What is expected -> Return a verbatim reproduction of each line, starting at the line with "(1002, 109) none -> (199, 650) //" and ending at the last line of the listing below.

Data ->

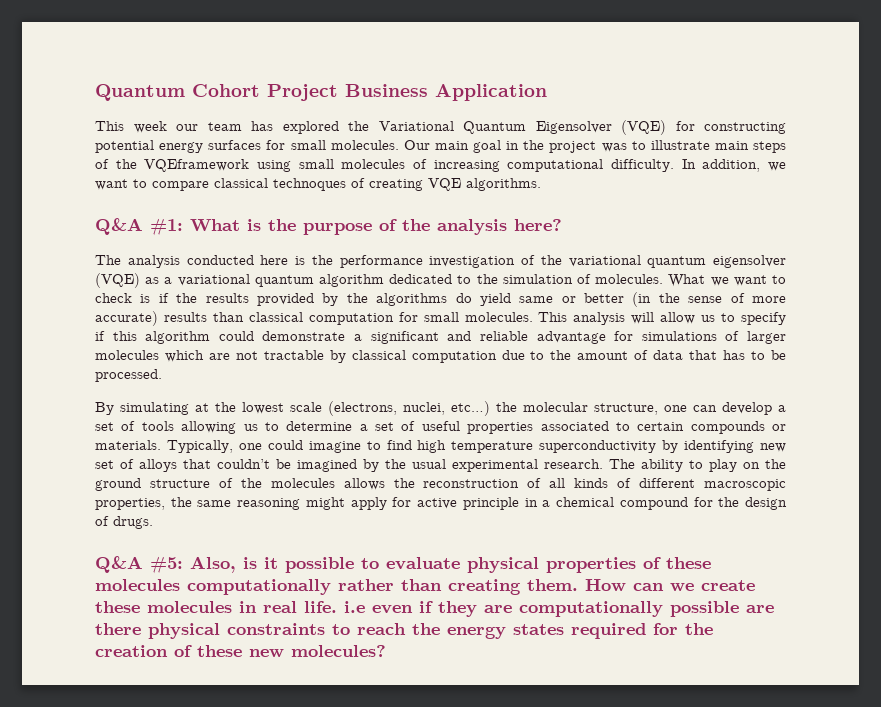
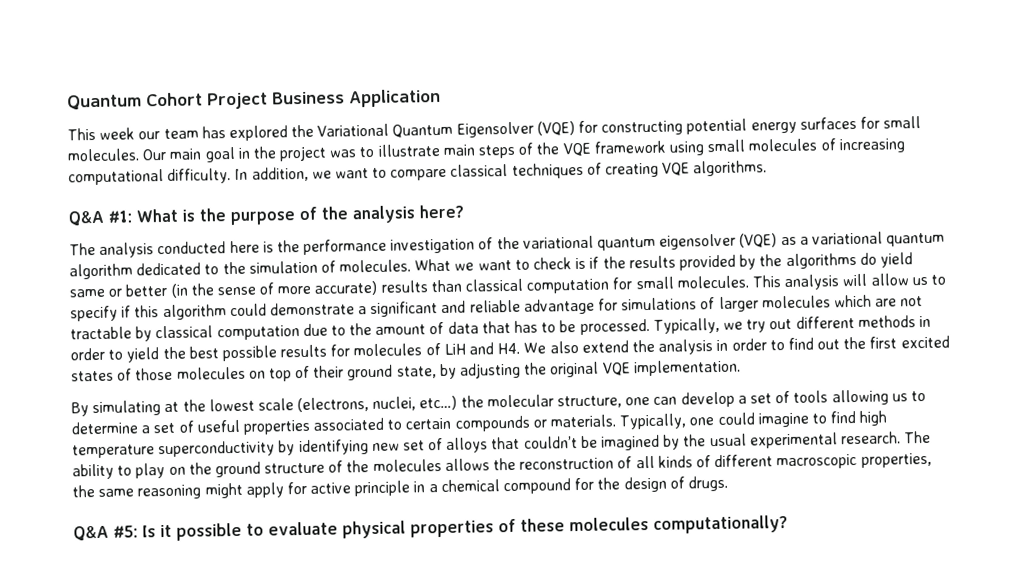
[144,159,250,172] VQEframework -> [562,140,666,157] VQE framework
[273,178,346,191] technoques -> [511,162,584,179] techniques
(162, 375) none -> [652,315,931,334] [70,335,950,363] [71,359,741,382] Typically, we try out different methods in order to yield the best possible results for molecules of LiH and H4. We also extend the analysis in order to find out the first excited states of those molecules on top of their ground state, by adjusting the original VQE implementation.
[190,556,257,573] Also, is -> [142,525,156,538] Is
[187,579,755,595] [95,601,774,617] [95,623,713,639] [95,645,386,657] computationally rather than creating them. How can we create these molecules in real life. i.e even if they are computationally possible are there physical constraints to reach the energy states required for the creation of these new molecules? -> [653,515,788,534] computationally?

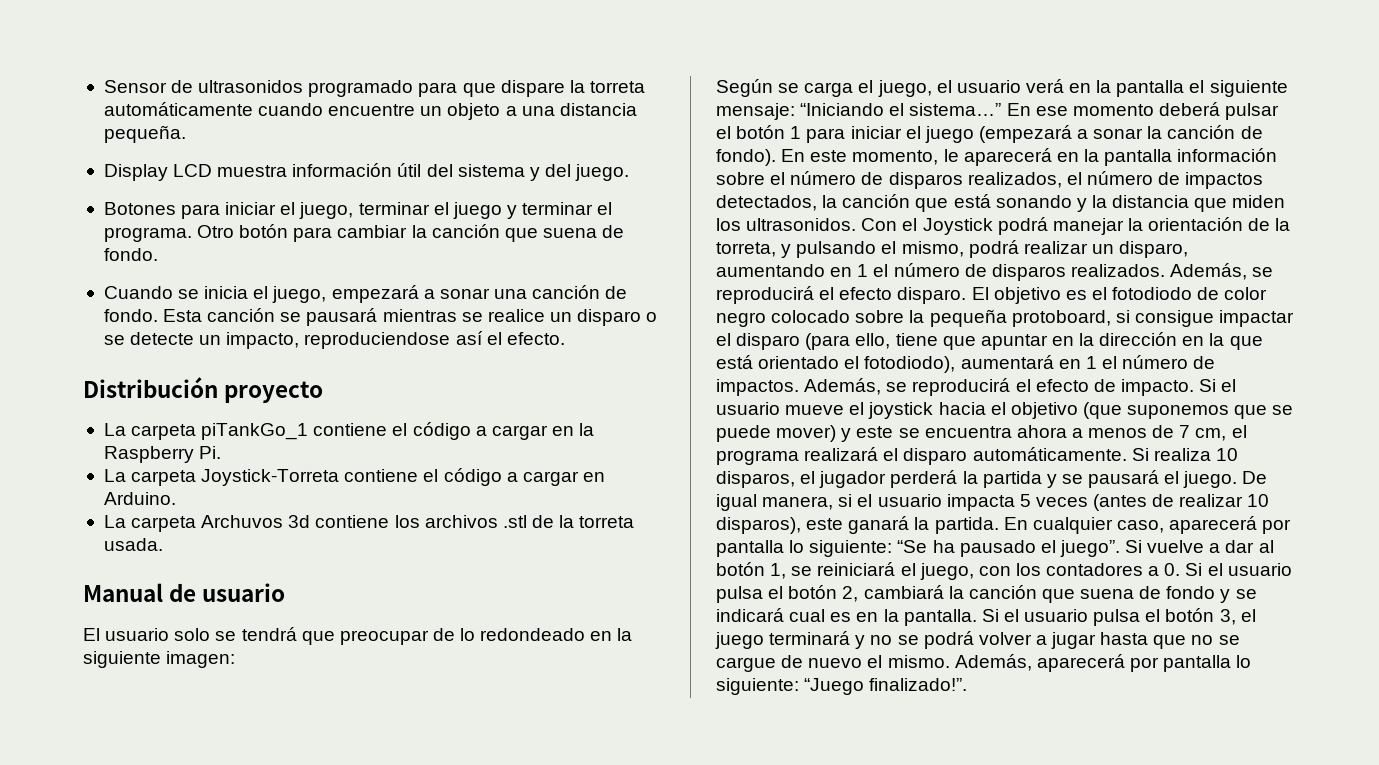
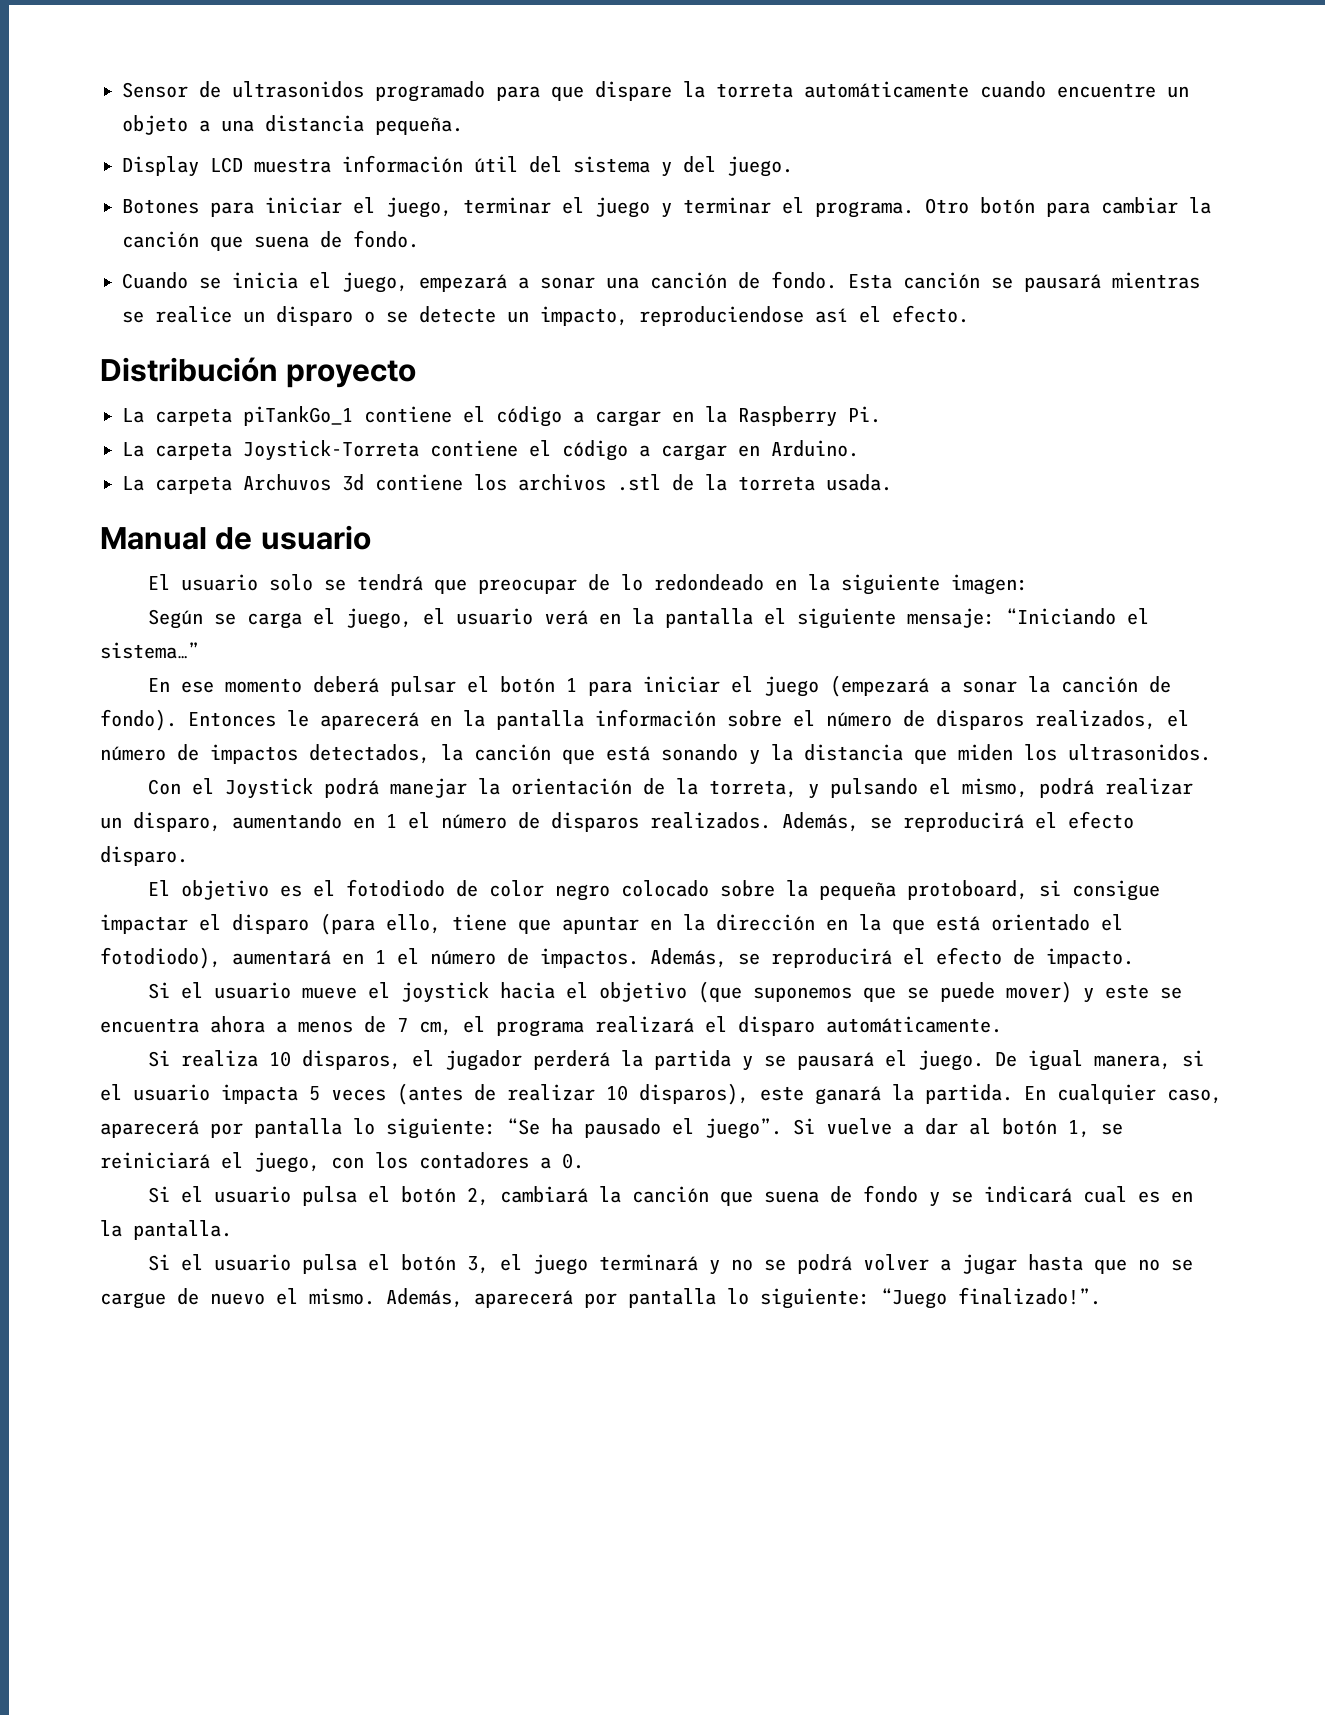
(1002, 109) none -> (199, 650) //
[781,149,939,165] En este momento, -> [188,712,276,727] Entonces
(857, 224) none -> (1211, 752) //
(967, 295) none -> (188, 856) //
(1194, 387) none -> (1134, 958) //
(1127, 454) none -> (1002, 1024) //
(1181, 569) none -> (584, 1161) //
(977, 617) none -> (232, 1230) //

Answer to the exercise ->
(1002, 109) none -> (199, 650) //
[781,149,939,165] En este momento, -> [188,712,276,727] Entonces
(857, 224) none -> (1211, 752) //
(967, 295) none -> (188, 856) //
(1194, 387) none -> (1134, 958) //
(1127, 454) none -> (1002, 1024) //
(1181, 569) none -> (584, 1161) //
(977, 617) none -> (232, 1230) //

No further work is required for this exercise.